__Exercise A__: Rewrite the passage of the trading strategy excerpt that begins at the words "The rebalancing version" and stops after "very basic strateigies.", replacing "returns stream" with "return series".
__Exercise B__: List every section heading in the trading strategy excerpt.

__Document excerpt__:
The rebalancing version of the strategy outperforms the non-rebalanced version, and has smoothed the returns stream nicely. This simplistic machine learning-esque modification has resulted in a superior performance even with very basic strateigies.
Momentum & Pairs Trading
Here we combine the Momentum strategy with the Pairs trading strategy and review its performance. We are unable to use rebalancing on the Pairs strategy due to the usage of two securities. This is something that will be fixed in my next project!
we see a very steady and consistent returns stream with only one major sustained drawdown around 2009 which causes the strategy to dip into negative returns.
Mean Reversion & Pairs Trading
Combining the Mean Reversion strategy and Pairs trading strategy.
Here we see a less stable cumulative return, however we have noticably avoided neative cumulative returns over the ’09 period. The combination of Mean Reversion generating returns on large moves and Pairs generating returns on most occasions other than in violent market moves is a complimentary combination.
All Strategies – Mean Reversion, Momentum, Pairs Trading – No Rebalance
For the grand finale we bring all three of our basic strategies together to review the performance firstly without rebalancing and then later with rebalancing.
Without rebalancing we see a returns stream with the qualities of the various strategies combined, we have not sustained negative cumulative returns or experience a large sustained drawdown in 2011. As a compromise (as there must always be one) we have sacrified absolute returns. The overall alorithms is steady and reliable with periods of underperformance followed by sharp increases in returns.
All Strategies – Mean Reversion, Momentum, Pairs Trading – Dynamic Rebalancing
Turning now to the dynamically rebalanced version of the above, we are looking for performance improvements like seen with the Mean Reversion and Momentum strategies combination. Below I output a full backtest tearsheet like what can be found in the full analysis (see link at top).

__Record excerpts__:
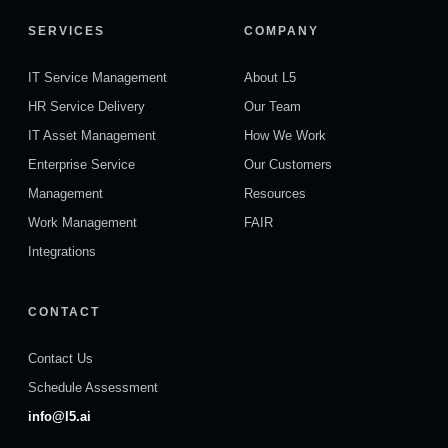
SERVICES
COMPANY
IT Service Management
About L5
HR Service Delivery
Our Team
IT Asset Management
How We Work
Enterprise Service
Our Customers
Management
Resources
Work Management
FAIR
Integrations
CONTACT
Contact Us
Schedule Assessment
info@l5.ai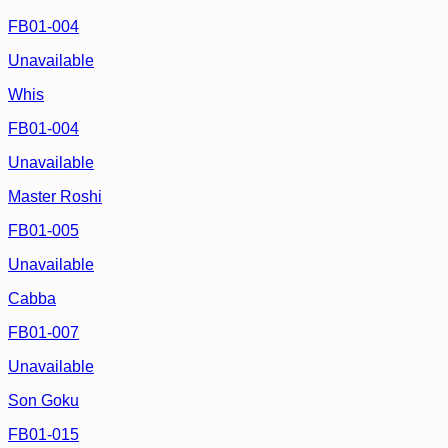
FB01-004
Unavailable
Whis
FB01-004
Unavailable
Master Roshi
FB01-005
Unavailable
Cabba
FB01-007
Unavailable
Son Goku
FB01-015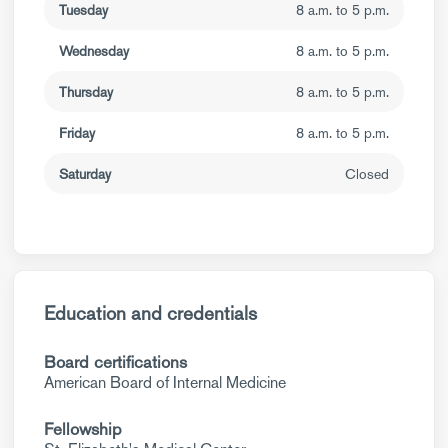
Tuesday
8 a.m. to 5 p.m.
Wednesday
8 a.m. to 5 p.m.
Thursday
8 a.m. to 5 p.m.
Friday
8 a.m. to 5 p.m.
Saturday
Closed
Education and credentials
Board certifications
American Board of Internal Medicine
Fellowship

__Written solution A__:
The rebalancing version of the strategy outperforms the non-rebalanced version, and has smoothed the return series nicely. This simplistic machine learning-esque modification has resulted in a superior performance even with very basic strateigies.

__Written solution B__:
Momentum & Pairs Trading
Mean Reversion & Pairs Trading
All Strategies – Mean Reversion, Momentum, Pairs Trading – No Rebalance
All Strategies – Mean Reversion, Momentum, Pairs Trading – Dynamic Rebalancing